- WRITTEN TASK 1 -
Render the records below, starting at the beginning of the records and ending at the line containing "Reading left to", as a JSON list of strings with one string per line, leaving out blank lines and the pictures.

*** Opening of PASSAGE FOR REVIEW ***

Saltwater review: A coming-of-age novel and a fluid and crisp love note to a mother

Jessica Andrew’s debut novel marks her as a writer to watch

Andrews grew up in Sunderland and has been published by the Independent, Somesuch Stories, AnOther, Caught by the River, Shabby Doll House and Papaya Press

Andrews grew up in Sunderland and has been published by the Independent, Somesuch Stories, AnOther, Caught by the River, Shabby Doll House and Papaya Press

Sat, May 18, 2019, 06:00

   
  

Book Title:
Saltwater

ISBN-13:
978-1473682771

Author:
Jessica Andrews

Publisher:
Sceptre

Guideline Price:
£14.99

 Jessica Andrews’ debut novel Saltwater is, much like its title, fluid, crisp and bracing. Quietly experimental in form – short numbered snippets that recall the writing of Maggie Nelson and Jennie Offill – the book explores familial bonds, class identity, the longing for home and the simultaneous desire to escape it.

*** Close of PASSAGE FOR REVIEW ***
*** Opening of RECORDS FOR THIS TASK ***

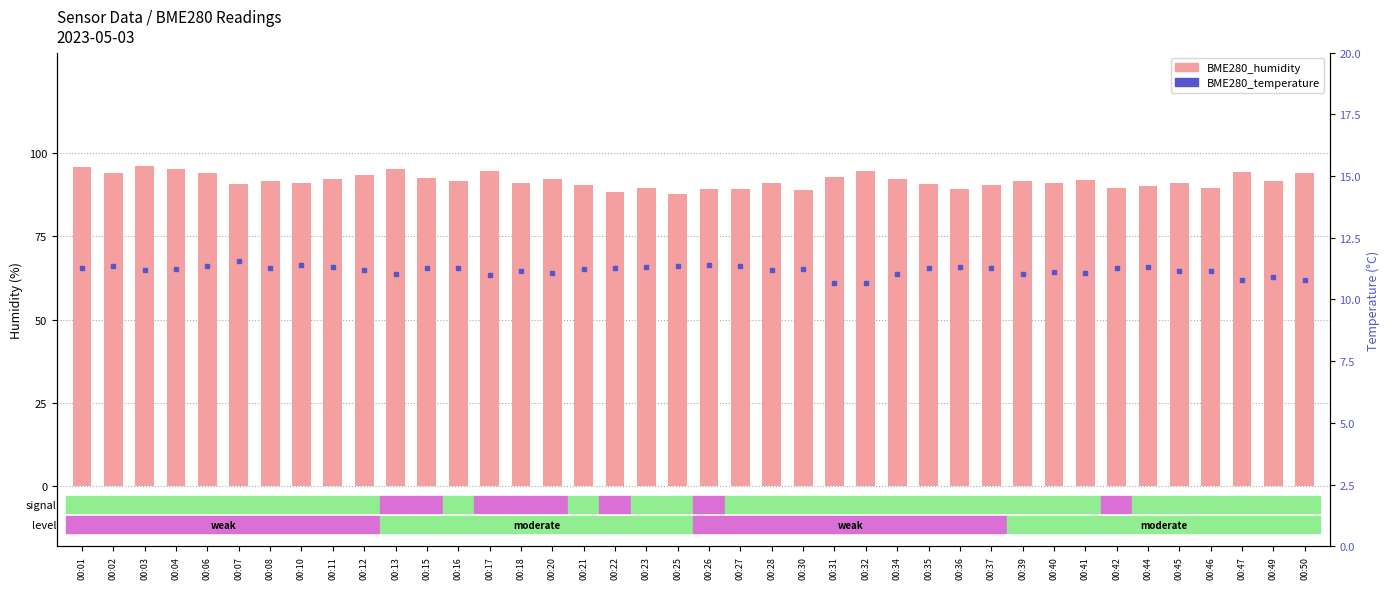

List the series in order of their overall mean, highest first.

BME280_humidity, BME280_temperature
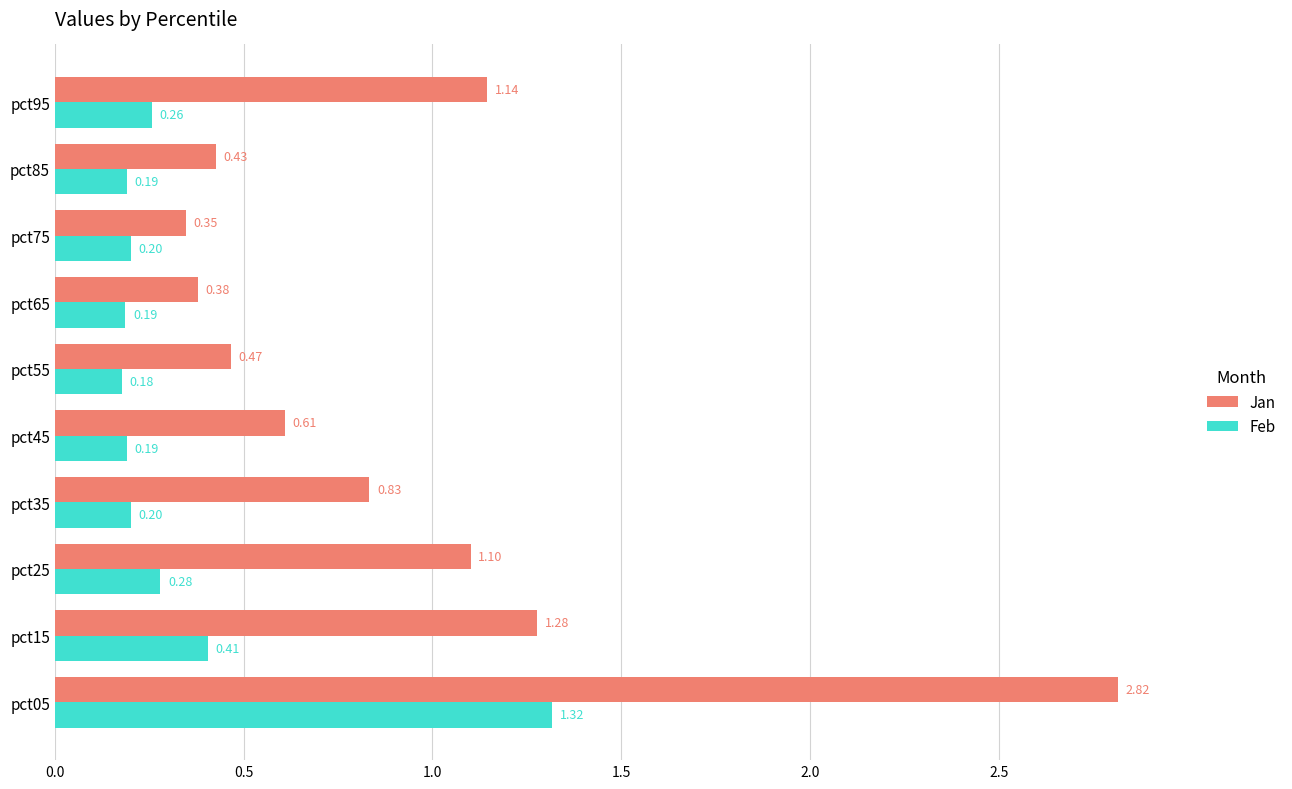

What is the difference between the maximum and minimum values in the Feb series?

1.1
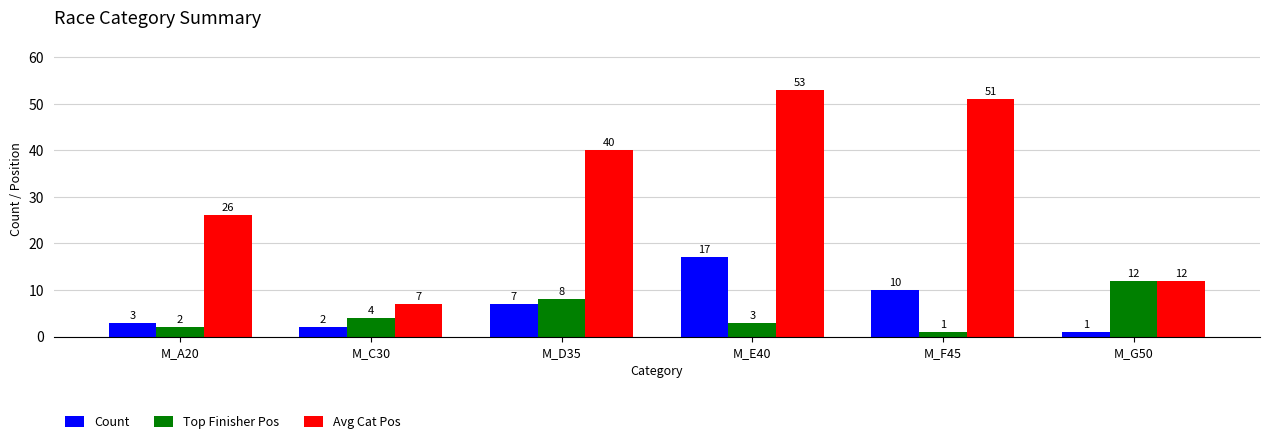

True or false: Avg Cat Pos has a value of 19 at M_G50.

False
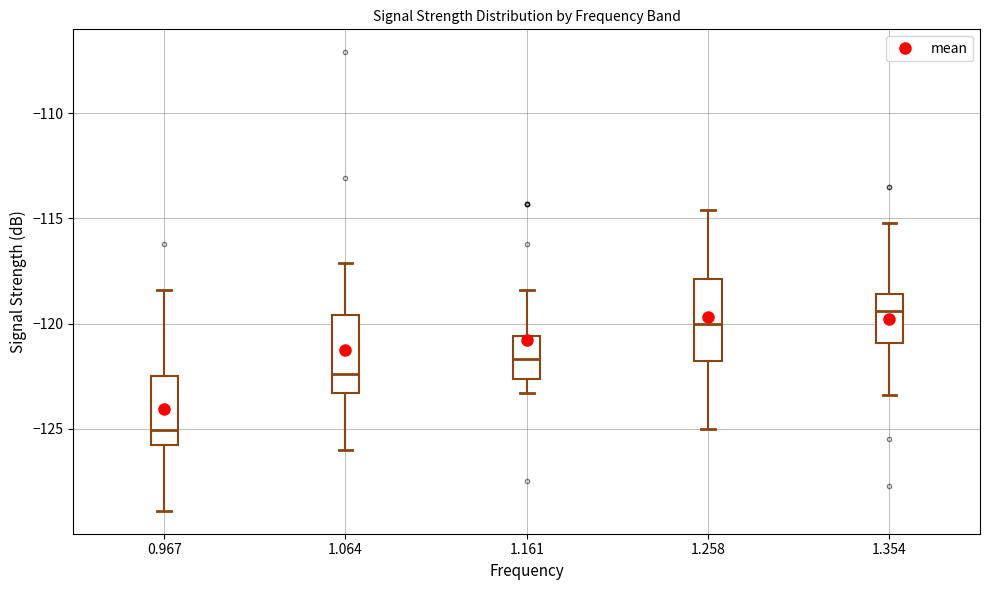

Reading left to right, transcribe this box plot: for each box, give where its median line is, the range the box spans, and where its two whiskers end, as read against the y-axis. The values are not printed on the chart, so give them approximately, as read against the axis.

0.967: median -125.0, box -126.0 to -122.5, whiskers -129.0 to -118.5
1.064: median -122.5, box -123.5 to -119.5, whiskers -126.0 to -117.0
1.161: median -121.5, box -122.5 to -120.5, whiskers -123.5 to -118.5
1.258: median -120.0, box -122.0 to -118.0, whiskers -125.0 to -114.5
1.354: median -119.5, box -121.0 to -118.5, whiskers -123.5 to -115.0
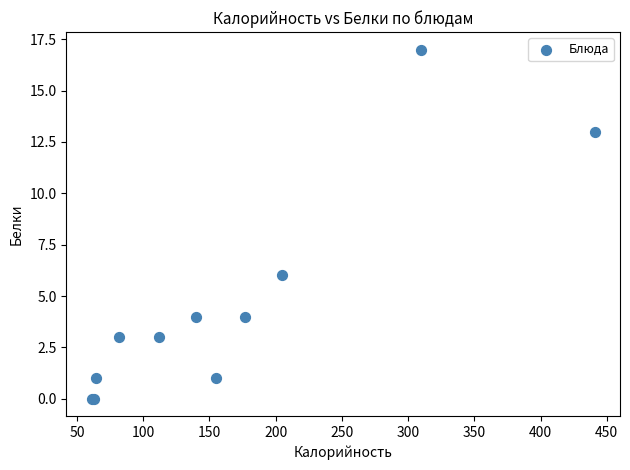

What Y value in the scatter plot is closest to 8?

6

*** Close of RECORDS FOR THIS TASK ***

- WRITTEN TASK 2 -
Write out the whole Saltwater review above, word for word.

- EXERCISE OUTPUT 1 -
[
  "List the series in order of their overall mean, highest first.",
  "BME280_humidity, BME280_temperature",
  "What is the difference between the maximum and minimum values in the Feb series?",
  "1.1",
  "True or false: Avg Cat Pos has a value of 19 at M_G50.",
  "False",
  "Reading left to right, transcribe this box plot: for each box, give where its median line is, the range the box spans, and where its two whiskers end, as read against the y-axis. The values are not printed on the chart, so give them approximately, as read against the axis."
]

- EXERCISE OUTPUT 2 -
Saltwater review: A coming-of-age novel and a fluid and crisp love note to a mother

Jessica Andrew’s debut novel marks her as a writer to watch

Andrews grew up in Sunderland and has been published by the Independent, Somesuch Stories, AnOther, Caught by the River, Shabby Doll House and Papaya Press

Andrews grew up in Sunderland and has been published by the Independent, Somesuch Stories, AnOther, Caught by the River, Shabby Doll House and Papaya Press

Sat, May 18, 2019, 06:00

   
  

Book Title:
Saltwater

ISBN-13:
978-1473682771

Author:
Jessica Andrews

Publisher:
Sceptre

Guideline Price:
£14.99

 Jessica Andrews’ debut novel Saltwater is, much like its title, fluid, crisp and bracing. Quietly experimental in form – short numbered snippets that recall the writing of Maggie Nelson and Jennie Offill – the book explores familial bonds, class identity, the longing for home and the simultaneous desire to escape it.